***** SUPPLIED RECORDS *****

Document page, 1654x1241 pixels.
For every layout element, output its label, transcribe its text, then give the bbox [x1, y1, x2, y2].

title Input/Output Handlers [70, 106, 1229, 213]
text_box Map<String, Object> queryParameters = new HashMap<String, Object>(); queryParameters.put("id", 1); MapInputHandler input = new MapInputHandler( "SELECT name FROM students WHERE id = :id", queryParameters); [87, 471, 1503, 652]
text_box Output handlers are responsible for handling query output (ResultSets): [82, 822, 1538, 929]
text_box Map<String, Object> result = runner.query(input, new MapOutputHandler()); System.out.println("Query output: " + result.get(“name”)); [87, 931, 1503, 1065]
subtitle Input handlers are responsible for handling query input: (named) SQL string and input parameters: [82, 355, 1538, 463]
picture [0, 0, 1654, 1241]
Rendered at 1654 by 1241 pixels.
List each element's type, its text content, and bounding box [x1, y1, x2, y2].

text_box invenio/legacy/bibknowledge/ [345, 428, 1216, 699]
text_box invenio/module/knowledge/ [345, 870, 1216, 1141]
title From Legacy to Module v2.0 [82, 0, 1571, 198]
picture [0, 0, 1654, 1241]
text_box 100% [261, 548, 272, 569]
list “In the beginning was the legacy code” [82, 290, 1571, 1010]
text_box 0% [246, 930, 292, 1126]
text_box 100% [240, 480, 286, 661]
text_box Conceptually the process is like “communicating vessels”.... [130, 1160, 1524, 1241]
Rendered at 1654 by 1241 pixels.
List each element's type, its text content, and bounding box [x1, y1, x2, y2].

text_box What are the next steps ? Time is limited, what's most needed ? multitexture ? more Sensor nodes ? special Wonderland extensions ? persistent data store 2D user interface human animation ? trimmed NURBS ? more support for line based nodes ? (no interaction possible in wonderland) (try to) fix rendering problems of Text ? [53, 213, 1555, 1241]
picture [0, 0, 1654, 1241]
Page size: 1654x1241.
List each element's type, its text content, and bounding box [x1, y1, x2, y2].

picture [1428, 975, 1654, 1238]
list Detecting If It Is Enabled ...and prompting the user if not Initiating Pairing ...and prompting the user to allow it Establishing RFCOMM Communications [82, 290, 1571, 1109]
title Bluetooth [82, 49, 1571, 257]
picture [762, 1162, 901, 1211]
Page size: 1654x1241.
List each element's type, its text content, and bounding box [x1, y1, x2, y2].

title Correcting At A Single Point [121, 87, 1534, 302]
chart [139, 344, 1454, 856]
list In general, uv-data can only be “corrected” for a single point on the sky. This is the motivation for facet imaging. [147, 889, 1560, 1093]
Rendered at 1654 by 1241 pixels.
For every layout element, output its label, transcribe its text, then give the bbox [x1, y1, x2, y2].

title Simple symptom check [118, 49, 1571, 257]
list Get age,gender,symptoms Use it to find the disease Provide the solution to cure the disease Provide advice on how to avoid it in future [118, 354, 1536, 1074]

*****

Could you change "bounding box" to "enclosing rectangle" everywhere it occurs in the material and reproduce the rest unchanged?

• _FINAL ANSWER_
Document page, 1654x1241 pixels.
For every layout element, output its label, transcribe its text, then give the bbox [x1, y1, x2, y2].

title Input/Output Handlers [70, 106, 1229, 213]
text_box Map<String, Object> queryParameters = new HashMap<String, Object>(); queryParameters.put("id", 1); MapInputHandler input = new MapInputHandler( "SELECT name FROM students WHERE id = :id", queryParameters); [87, 471, 1503, 652]
text_box Output handlers are responsible for handling query output (ResultSets): [82, 822, 1538, 929]
text_box Map<String, Object> result = runner.query(input, new MapOutputHandler()); System.out.println("Query output: " + result.get(“name”)); [87, 931, 1503, 1065]
subtitle Input handlers are responsible for handling query input: (named) SQL string and input parameters: [82, 355, 1538, 463]
picture [0, 0, 1654, 1241]
Rendered at 1654 by 1241 pixels.
List each element's type, its text content, and enclosing rectangle [x1, y1, x2, y2].

text_box invenio/legacy/bibknowledge/ [345, 428, 1216, 699]
text_box invenio/module/knowledge/ [345, 870, 1216, 1141]
title From Legacy to Module v2.0 [82, 0, 1571, 198]
picture [0, 0, 1654, 1241]
text_box 100% [261, 548, 272, 569]
list “In the beginning was the legacy code” [82, 290, 1571, 1010]
text_box 0% [246, 930, 292, 1126]
text_box 100% [240, 480, 286, 661]
text_box Conceptually the process is like “communicating vessels”.... [130, 1160, 1524, 1241]
Rendered at 1654 by 1241 pixels.
List each element's type, its text content, and enclosing rectangle [x1, y1, x2, y2].

text_box What are the next steps ? Time is limited, what's most needed ? multitexture ? more Sensor nodes ? special Wonderland extensions ? persistent data store 2D user interface human animation ? trimmed NURBS ? more support for line based nodes ? (no interaction possible in wonderland) (try to) fix rendering problems of Text ? [53, 213, 1555, 1241]
picture [0, 0, 1654, 1241]
Page size: 1654x1241.
List each element's type, its text content, and enclosing rectangle [x1, y1, x2, y2].

picture [1428, 975, 1654, 1238]
list Detecting If It Is Enabled ...and prompting the user if not Initiating Pairing ...and prompting the user to allow it Establishing RFCOMM Communications [82, 290, 1571, 1109]
title Bluetooth [82, 49, 1571, 257]
picture [762, 1162, 901, 1211]
Page size: 1654x1241.
List each element's type, its text content, and enclosing rectangle [x1, y1, x2, y2].

title Correcting At A Single Point [121, 87, 1534, 302]
chart [139, 344, 1454, 856]
list In general, uv-data can only be “corrected” for a single point on the sky. This is the motivation for facet imaging. [147, 889, 1560, 1093]
Rendered at 1654 by 1241 pixels.
For every layout element, output its label, transcribe its text, then give the bbox [x1, y1, x2, y2].

title Simple symptom check [118, 49, 1571, 257]
list Get age,gender,symptoms Use it to find the disease Provide the solution to cure the disease Provide advice on how to avoid it in future [118, 354, 1536, 1074]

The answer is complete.